The case regarded an alleged violation of patient privacy rights at Shasta Regional Medical Center. The plaintiff had previously divulged her own medical records to the media, which printed and broadcast the information. The plaintiff’s daughter testified that a reporter showed up at a union meeting she attended with her mother and asked whether anyone wanted to share their medical information from Shasta Regional. At the behest of the union, the plaintiff agreed.
Prime Healthcare and Shasta Regional accurately contended that by this agreement, the patient had implicitly waived her privacy rights by giving the information to the media, which publicized it in newspapers across California and on television. A later review of the plaintiff’s medical records indicated that Shasta Regional personnel followed all state and federal guidelines related to patient care.
“A jury reviewed the facts and concluded that there was no public disclosure of private information, no violation of the plaintiff’s privacy rights and no harm to the patient by any of the executives, hospital, or Prime Healthcare,” said Troy Schell, general counsel. “This was part of SEIU-UHW’s malicious corporate campaign against the company and hospital. It’s a travesty that the union continues to focus on lies and corporate campaigns, wasting millions of dollars, rather than what is best for healthcare and communities. Prime Healthcare and Shasta Regional Medical Center remains committed to protecting patient rights, providing the highest quality of patient care and serving the community.”
That “vindication” has nothing to do with they violated HIPAA, of course, as there’s no private cause of action under HIPAA, even though we now have one case where HIPAA was used as the standard of care in deciding a privacy lawsuit.
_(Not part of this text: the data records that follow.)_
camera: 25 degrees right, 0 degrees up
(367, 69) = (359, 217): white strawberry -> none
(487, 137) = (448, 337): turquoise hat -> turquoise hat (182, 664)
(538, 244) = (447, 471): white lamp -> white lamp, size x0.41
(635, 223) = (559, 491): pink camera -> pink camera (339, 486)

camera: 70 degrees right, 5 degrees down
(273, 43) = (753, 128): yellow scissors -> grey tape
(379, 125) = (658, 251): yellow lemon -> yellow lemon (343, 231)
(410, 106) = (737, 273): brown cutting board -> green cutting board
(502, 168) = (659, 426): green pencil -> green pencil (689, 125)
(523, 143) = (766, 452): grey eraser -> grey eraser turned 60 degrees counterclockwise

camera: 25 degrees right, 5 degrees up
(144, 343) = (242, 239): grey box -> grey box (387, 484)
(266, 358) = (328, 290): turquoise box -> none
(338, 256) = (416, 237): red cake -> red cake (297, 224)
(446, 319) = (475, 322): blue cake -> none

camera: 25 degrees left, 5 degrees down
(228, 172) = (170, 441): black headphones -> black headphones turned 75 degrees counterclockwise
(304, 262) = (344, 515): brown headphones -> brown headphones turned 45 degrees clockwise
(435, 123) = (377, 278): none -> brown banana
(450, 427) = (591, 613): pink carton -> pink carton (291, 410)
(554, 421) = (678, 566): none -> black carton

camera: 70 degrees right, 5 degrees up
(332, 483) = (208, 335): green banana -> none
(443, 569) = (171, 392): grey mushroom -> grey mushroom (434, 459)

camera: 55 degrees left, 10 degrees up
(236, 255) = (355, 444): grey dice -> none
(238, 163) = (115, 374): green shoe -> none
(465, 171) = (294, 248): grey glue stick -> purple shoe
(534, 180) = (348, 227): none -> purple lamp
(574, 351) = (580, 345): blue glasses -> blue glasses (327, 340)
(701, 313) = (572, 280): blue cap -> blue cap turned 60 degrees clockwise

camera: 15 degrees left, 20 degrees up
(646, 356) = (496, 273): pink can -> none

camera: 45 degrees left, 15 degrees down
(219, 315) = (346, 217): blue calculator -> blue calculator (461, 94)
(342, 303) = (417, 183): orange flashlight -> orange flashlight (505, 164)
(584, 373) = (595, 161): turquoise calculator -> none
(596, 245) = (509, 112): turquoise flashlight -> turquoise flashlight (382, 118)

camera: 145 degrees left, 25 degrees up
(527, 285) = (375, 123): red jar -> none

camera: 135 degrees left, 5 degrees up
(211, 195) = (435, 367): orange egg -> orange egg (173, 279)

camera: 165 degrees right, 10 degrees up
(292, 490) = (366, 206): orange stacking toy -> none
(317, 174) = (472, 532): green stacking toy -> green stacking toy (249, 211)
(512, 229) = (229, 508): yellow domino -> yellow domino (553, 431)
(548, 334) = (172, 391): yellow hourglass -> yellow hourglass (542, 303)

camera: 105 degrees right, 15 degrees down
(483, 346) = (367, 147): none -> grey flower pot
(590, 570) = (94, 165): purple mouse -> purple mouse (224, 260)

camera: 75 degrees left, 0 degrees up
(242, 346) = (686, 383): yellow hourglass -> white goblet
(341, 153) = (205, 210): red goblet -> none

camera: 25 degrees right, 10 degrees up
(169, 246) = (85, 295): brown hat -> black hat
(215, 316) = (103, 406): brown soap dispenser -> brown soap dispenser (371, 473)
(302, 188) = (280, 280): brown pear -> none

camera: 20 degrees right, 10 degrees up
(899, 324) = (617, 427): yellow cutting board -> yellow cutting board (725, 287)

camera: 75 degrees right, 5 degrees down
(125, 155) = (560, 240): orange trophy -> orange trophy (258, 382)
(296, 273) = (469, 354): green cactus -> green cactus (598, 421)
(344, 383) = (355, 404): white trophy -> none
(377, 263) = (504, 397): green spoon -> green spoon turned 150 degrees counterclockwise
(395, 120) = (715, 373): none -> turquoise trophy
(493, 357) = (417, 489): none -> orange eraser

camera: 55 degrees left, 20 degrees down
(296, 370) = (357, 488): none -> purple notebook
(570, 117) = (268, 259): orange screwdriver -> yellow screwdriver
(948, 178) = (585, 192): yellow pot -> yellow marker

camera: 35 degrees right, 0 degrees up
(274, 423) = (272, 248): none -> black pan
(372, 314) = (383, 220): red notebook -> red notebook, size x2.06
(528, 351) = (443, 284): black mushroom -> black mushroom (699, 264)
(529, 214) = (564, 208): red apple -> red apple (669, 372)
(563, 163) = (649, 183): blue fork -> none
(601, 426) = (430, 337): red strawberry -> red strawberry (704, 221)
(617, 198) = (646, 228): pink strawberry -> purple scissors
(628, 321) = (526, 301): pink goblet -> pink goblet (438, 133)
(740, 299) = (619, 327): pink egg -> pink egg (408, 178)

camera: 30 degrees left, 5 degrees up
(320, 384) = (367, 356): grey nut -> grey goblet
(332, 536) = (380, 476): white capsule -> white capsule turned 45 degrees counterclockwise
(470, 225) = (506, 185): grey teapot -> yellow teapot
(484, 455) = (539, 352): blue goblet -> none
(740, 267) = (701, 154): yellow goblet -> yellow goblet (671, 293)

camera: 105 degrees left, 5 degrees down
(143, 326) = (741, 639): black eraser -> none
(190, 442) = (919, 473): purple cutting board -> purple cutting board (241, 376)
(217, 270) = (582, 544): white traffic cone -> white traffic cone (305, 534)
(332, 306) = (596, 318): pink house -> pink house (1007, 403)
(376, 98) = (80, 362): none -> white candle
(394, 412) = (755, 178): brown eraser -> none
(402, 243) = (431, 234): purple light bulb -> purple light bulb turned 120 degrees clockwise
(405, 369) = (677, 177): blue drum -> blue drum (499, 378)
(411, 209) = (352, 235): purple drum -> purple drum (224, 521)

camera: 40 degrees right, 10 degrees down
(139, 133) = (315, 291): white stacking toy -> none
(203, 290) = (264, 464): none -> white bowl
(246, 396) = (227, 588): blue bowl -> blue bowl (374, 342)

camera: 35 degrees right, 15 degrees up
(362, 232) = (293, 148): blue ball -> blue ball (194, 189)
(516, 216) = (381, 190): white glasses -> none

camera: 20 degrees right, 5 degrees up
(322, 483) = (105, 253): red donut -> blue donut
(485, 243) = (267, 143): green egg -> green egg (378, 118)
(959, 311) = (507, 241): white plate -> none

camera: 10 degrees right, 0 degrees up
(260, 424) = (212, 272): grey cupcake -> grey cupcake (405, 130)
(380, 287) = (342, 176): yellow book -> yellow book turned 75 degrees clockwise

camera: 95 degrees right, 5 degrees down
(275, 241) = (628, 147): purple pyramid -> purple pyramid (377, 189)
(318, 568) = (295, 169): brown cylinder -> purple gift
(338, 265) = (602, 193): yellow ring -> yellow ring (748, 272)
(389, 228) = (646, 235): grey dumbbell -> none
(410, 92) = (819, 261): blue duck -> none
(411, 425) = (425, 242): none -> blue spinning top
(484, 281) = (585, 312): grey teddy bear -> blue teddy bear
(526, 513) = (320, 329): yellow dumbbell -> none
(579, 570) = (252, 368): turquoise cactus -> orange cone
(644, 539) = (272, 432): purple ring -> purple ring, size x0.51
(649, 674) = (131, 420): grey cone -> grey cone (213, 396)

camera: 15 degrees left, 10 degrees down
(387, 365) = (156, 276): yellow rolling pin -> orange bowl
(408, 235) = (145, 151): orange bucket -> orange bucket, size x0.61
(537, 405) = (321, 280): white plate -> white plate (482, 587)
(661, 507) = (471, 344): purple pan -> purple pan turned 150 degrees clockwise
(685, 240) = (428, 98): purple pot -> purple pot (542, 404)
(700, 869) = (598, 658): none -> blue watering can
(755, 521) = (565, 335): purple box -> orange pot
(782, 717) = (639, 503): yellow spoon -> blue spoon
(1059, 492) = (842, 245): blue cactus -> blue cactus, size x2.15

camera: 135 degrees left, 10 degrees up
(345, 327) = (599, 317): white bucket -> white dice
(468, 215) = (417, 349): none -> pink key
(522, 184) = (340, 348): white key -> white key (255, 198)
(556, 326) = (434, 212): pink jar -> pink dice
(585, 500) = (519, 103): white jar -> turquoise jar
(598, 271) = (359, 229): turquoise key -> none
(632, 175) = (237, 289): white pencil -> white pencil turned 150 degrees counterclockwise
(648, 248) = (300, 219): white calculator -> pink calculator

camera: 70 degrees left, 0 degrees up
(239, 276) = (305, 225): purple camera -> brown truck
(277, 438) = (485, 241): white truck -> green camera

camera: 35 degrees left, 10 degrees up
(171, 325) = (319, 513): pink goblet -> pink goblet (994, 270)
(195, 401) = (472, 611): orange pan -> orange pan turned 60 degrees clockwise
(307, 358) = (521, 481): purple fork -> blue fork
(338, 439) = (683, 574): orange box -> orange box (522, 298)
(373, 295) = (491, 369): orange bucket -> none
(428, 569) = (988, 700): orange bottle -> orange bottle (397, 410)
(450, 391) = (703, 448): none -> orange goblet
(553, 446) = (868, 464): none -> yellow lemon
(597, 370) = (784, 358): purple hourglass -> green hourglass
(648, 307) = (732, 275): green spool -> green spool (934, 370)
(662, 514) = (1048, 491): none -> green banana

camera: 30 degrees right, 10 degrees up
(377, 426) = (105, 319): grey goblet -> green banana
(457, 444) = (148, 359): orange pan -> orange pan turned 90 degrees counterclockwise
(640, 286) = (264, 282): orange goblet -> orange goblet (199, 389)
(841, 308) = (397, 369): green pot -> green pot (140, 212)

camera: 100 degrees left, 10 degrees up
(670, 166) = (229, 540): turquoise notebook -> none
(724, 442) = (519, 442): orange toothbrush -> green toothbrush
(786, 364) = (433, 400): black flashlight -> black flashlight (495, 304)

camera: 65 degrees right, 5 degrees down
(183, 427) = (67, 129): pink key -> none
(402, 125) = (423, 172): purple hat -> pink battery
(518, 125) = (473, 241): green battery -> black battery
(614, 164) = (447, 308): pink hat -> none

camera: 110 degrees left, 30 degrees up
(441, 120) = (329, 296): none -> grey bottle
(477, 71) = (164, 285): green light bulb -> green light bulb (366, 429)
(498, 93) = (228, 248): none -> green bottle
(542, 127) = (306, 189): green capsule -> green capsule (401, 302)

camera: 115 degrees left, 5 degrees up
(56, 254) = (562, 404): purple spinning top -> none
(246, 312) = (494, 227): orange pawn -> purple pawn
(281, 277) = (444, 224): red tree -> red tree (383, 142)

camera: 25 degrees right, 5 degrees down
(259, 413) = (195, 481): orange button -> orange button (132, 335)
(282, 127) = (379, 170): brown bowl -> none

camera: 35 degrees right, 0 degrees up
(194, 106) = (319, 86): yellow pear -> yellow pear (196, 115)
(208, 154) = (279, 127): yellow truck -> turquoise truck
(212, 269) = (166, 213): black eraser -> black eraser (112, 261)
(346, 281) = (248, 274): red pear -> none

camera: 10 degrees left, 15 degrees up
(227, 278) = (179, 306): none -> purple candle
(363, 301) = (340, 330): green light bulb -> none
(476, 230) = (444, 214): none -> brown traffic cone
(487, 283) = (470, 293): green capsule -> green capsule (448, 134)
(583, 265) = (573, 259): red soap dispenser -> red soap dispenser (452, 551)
So to repeat, lest Prime Healthcare and Shasta Regional continue with their b.s.:
A patient can choose to divulge their information to the media. That does not given the covered entity the right to disclose their information under HIPAA. It really was – and is – a no-brainer, which is why although they may claim vindication, both the state and federal government pursued charges against them.
Without the transcript of the jury trial, it’s hard to know how the jury could possibly conclude that there was no violation of privacy when both the state and federal government had already determined that not only was there a violation, but the entities’ conduct was so severe that it warranted prosecution and/or a monetary penalty.
Can a state revoke a facility’s license if they willfully violate HIPAA and then continue to insist they’ve done nothing wrong? Probably not, but it’s a thought.